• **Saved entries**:
'''
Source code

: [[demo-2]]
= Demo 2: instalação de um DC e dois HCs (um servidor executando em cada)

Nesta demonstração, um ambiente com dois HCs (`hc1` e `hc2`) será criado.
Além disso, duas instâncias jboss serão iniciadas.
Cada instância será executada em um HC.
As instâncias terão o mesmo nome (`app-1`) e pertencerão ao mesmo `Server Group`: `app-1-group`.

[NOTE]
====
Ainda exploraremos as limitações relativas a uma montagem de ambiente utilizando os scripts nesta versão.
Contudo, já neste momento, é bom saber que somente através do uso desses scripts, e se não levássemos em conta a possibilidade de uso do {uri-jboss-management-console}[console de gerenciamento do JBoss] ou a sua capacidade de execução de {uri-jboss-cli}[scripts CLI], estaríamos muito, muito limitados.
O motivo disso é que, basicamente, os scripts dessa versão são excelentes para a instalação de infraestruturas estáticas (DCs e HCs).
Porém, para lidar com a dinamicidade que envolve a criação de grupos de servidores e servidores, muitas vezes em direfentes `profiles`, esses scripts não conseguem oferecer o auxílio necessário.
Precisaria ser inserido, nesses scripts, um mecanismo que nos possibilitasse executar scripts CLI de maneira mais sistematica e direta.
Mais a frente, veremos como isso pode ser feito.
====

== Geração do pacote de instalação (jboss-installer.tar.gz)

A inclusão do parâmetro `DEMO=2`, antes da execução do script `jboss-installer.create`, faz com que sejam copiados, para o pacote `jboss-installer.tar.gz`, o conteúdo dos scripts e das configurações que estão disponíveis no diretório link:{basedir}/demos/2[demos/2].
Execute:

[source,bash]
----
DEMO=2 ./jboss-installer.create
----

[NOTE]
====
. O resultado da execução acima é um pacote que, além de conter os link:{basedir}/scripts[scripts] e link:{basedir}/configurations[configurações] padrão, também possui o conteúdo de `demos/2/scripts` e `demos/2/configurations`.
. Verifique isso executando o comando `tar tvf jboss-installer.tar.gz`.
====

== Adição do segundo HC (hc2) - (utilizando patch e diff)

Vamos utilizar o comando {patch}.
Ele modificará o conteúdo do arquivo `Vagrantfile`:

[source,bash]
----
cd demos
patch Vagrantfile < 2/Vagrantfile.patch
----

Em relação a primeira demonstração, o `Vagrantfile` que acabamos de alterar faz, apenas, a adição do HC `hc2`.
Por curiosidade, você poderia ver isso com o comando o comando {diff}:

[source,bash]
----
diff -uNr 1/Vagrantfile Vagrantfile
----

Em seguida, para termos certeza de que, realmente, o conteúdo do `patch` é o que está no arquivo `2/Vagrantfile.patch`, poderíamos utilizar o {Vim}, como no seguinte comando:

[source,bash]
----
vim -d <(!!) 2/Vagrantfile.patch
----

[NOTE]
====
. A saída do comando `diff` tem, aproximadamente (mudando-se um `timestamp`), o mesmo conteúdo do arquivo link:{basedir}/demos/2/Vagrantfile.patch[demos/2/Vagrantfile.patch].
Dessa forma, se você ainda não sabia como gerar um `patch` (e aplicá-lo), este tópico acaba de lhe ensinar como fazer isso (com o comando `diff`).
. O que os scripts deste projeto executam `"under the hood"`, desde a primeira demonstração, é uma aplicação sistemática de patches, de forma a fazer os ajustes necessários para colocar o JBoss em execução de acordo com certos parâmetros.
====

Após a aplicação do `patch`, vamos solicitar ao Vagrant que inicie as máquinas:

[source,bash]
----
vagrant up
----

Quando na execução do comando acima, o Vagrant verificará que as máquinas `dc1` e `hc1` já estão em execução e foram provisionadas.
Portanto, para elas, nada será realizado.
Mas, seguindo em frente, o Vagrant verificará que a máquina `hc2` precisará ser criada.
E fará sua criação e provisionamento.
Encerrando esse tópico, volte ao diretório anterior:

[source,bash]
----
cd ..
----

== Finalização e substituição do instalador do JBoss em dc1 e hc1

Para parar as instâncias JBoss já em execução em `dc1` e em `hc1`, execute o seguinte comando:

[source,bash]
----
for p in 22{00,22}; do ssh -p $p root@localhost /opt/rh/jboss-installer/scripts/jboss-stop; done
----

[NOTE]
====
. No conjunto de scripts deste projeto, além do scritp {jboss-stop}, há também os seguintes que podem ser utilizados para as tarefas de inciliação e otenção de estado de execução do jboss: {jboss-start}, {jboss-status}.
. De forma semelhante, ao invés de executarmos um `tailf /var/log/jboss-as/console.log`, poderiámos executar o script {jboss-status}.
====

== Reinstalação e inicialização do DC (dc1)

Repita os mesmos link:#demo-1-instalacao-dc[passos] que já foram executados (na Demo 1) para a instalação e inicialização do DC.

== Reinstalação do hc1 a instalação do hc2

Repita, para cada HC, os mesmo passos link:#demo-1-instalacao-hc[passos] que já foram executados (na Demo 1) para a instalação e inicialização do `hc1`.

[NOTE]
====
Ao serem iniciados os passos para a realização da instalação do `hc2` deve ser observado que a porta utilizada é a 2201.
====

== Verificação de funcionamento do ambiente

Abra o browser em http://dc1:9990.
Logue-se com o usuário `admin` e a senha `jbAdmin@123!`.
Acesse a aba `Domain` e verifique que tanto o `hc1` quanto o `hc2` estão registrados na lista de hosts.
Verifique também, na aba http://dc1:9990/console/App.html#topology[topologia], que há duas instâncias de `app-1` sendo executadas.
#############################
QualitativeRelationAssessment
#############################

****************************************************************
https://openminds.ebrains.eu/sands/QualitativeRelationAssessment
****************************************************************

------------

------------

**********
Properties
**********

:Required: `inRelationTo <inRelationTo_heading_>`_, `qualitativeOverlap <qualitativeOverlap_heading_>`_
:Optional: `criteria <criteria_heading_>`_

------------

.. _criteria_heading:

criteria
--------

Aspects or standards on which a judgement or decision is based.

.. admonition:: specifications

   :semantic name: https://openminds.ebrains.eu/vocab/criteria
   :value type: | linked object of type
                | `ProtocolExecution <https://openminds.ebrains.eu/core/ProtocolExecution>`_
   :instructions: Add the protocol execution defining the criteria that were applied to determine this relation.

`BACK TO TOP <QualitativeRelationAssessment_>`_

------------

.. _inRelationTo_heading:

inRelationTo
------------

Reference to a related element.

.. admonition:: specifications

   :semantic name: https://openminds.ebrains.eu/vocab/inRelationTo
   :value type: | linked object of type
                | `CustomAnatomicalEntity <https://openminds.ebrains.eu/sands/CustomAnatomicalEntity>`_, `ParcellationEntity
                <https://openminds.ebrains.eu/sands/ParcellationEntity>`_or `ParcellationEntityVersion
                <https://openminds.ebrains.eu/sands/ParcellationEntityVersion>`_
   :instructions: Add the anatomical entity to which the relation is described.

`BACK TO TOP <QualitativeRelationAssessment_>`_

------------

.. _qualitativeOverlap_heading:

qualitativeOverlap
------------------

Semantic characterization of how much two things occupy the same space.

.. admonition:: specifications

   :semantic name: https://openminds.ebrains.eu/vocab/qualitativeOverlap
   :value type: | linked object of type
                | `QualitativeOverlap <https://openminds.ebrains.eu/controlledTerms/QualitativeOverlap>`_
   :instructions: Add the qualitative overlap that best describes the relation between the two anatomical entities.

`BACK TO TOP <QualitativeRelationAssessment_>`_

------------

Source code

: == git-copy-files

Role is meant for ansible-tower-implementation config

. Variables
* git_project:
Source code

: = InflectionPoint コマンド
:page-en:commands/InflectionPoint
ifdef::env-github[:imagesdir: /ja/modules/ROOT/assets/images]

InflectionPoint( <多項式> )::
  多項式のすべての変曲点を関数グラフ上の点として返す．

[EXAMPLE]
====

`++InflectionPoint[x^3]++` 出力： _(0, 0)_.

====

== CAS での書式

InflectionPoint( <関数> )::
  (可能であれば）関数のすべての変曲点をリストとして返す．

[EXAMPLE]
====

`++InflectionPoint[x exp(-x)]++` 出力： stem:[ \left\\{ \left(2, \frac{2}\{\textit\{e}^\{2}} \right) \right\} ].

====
'''
• **REQUEST**: Restate exactly the records above from their first line through the line that holds "patch e diff)", please, including both and leaving out all others.

• **RESPONSE AREA**:
Source code

: [[demo-2]]
= Demo 2: instalação de um DC e dois HCs (um servidor executando em cada)

Nesta demonstração, um ambiente com dois HCs (`hc1` e `hc2`) será criado.
Além disso, duas instâncias jboss serão iniciadas.
Cada instância será executada em um HC.
As instâncias terão o mesmo nome (`app-1`) e pertencerão ao mesmo `Server Group`: `app-1-group`.

[NOTE]
====
Ainda exploraremos as limitações relativas a uma montagem de ambiente utilizando os scripts nesta versão.
Contudo, já neste momento, é bom saber que somente através do uso desses scripts, e se não levássemos em conta a possibilidade de uso do {uri-jboss-management-console}[console de gerenciamento do JBoss] ou a sua capacidade de execução de {uri-jboss-cli}[scripts CLI], estaríamos muito, muito limitados.
O motivo disso é que, basicamente, os scripts dessa versão são excelentes para a instalação de infraestruturas estáticas (DCs e HCs).
Porém, para lidar com a dinamicidade que envolve a criação de grupos de servidores e servidores, muitas vezes em direfentes `profiles`, esses scripts não conseguem oferecer o auxílio necessário.
Precisaria ser inserido, nesses scripts, um mecanismo que nos possibilitasse executar scripts CLI de maneira mais sistematica e direta.
Mais a frente, veremos como isso pode ser feito.
====

== Geração do pacote de instalação (jboss-installer.tar.gz)

A inclusão do parâmetro `DEMO=2`, antes da execução do script `jboss-installer.create`, faz com que sejam copiados, para o pacote `jboss-installer.tar.gz`, o conteúdo dos scripts e das configurações que estão disponíveis no diretório link:{basedir}/demos/2[demos/2].
Execute:

[source,bash]
----
DEMO=2 ./jboss-installer.create
----

[NOTE]
====
. O resultado da execução acima é um pacote que, além de conter os link:{basedir}/scripts[scripts] e link:{basedir}/configurations[configurações] padrão, também possui o conteúdo de `demos/2/scripts` e `demos/2/configurations`.
. Verifique isso executando o comando `tar tvf jboss-installer.tar.gz`.
====

== Adição do segundo HC (hc2) - (utilizando patch e diff)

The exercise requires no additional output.